## PROBLEM TO WORK ON
From the line containing "vfov_deg: 46.4" to the end of the records below, both included, every line should be repeated exactly; pictures should be dropped.

## GIVEN INFORMATION
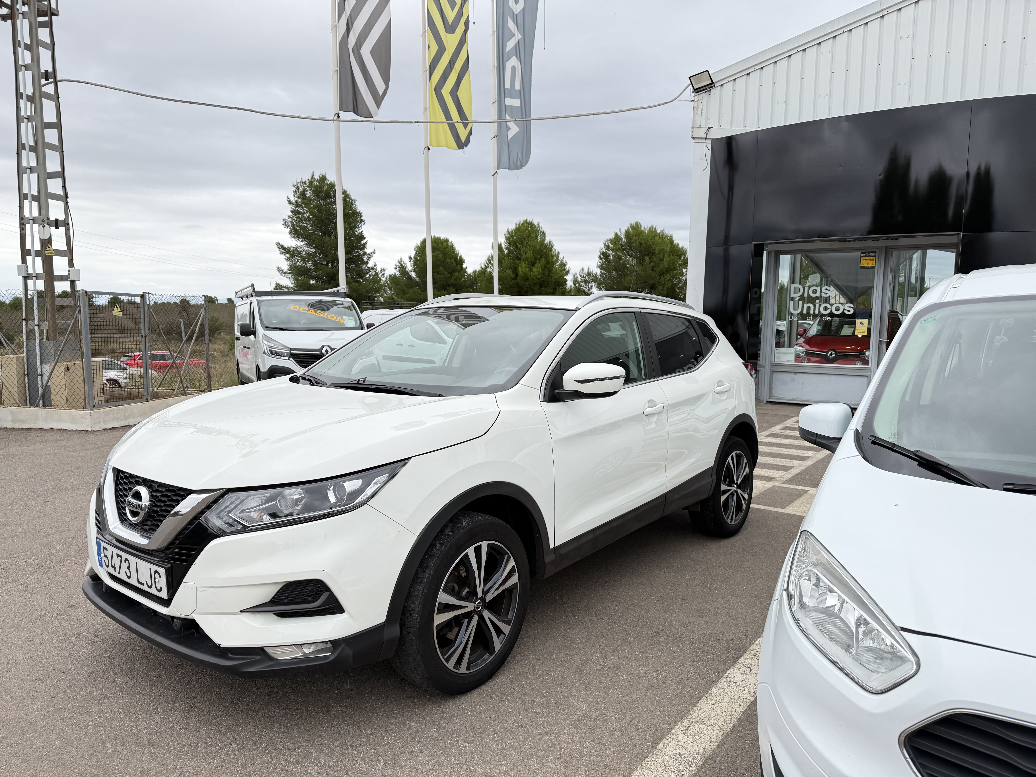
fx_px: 718
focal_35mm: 24
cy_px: 388
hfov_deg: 71.6
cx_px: 518
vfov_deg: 56.8
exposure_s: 1/584
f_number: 1.78
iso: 80
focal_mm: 6.76
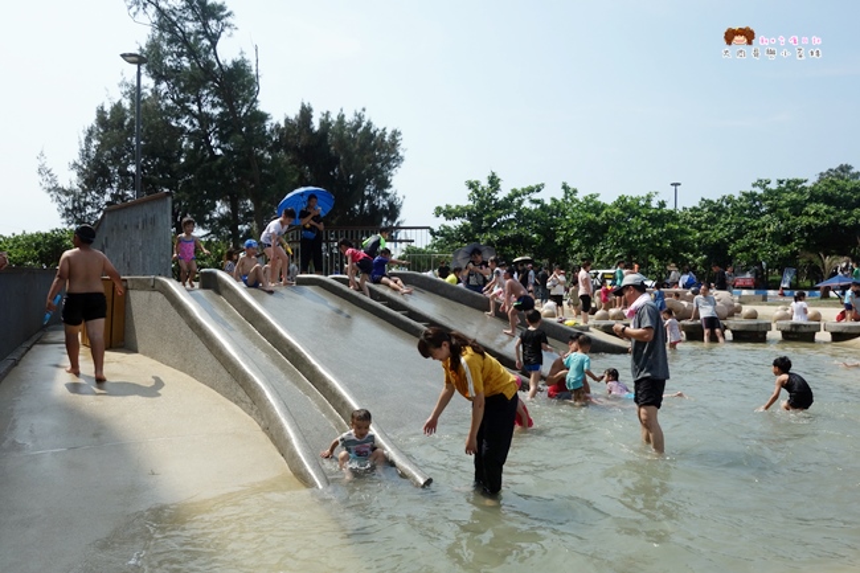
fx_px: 669
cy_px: 286
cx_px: 430
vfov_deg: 46.4
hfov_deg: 65.5
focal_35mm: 28
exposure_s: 1/250
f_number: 9
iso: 125
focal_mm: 10.4
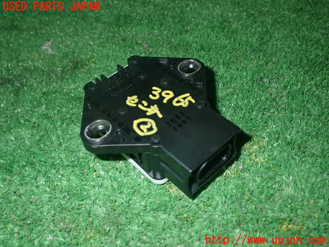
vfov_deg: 37.7
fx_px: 361
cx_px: 164
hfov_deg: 49.0
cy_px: 124
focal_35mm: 38
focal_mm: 6.83
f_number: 8
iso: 250
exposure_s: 1/40
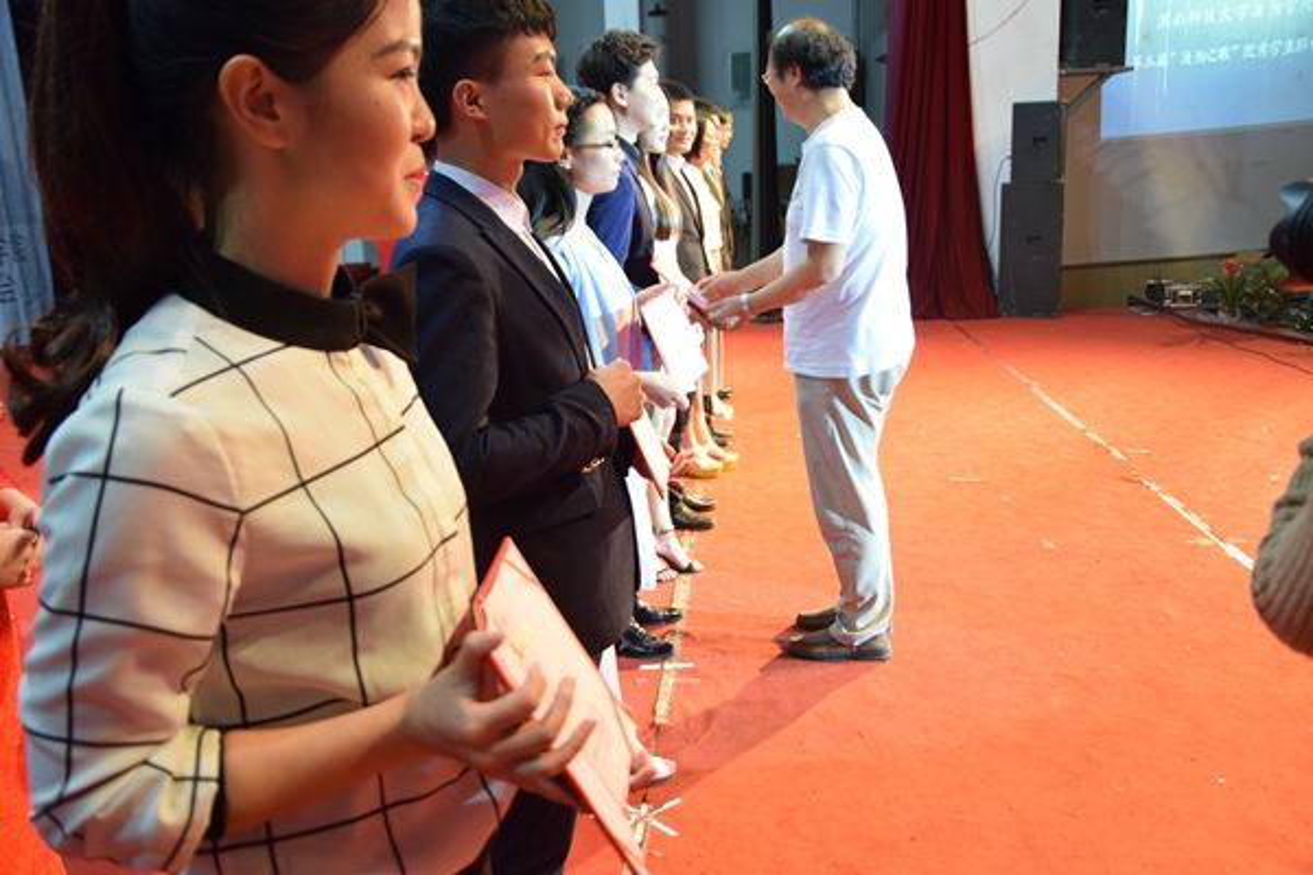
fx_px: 1203
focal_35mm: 33
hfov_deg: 57.2
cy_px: 438
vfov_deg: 40.0
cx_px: 656
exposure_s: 1/15
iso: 800
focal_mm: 22
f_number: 3.8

## EXERCISE ANSWER
vfov_deg: 46.4
hfov_deg: 65.5
focal_35mm: 28
exposure_s: 1/250
f_number: 9
iso: 125
focal_mm: 10.4
vfov_deg: 37.7
fx_px: 361
cx_px: 164
hfov_deg: 49.0
cy_px: 124
focal_35mm: 38
focal_mm: 6.83
f_number: 8
iso: 250
exposure_s: 1/40
fx_px: 1203
focal_35mm: 33
hfov_deg: 57.2
cy_px: 438
vfov_deg: 40.0
cx_px: 656
exposure_s: 1/15
iso: 800
focal_mm: 22
f_number: 3.8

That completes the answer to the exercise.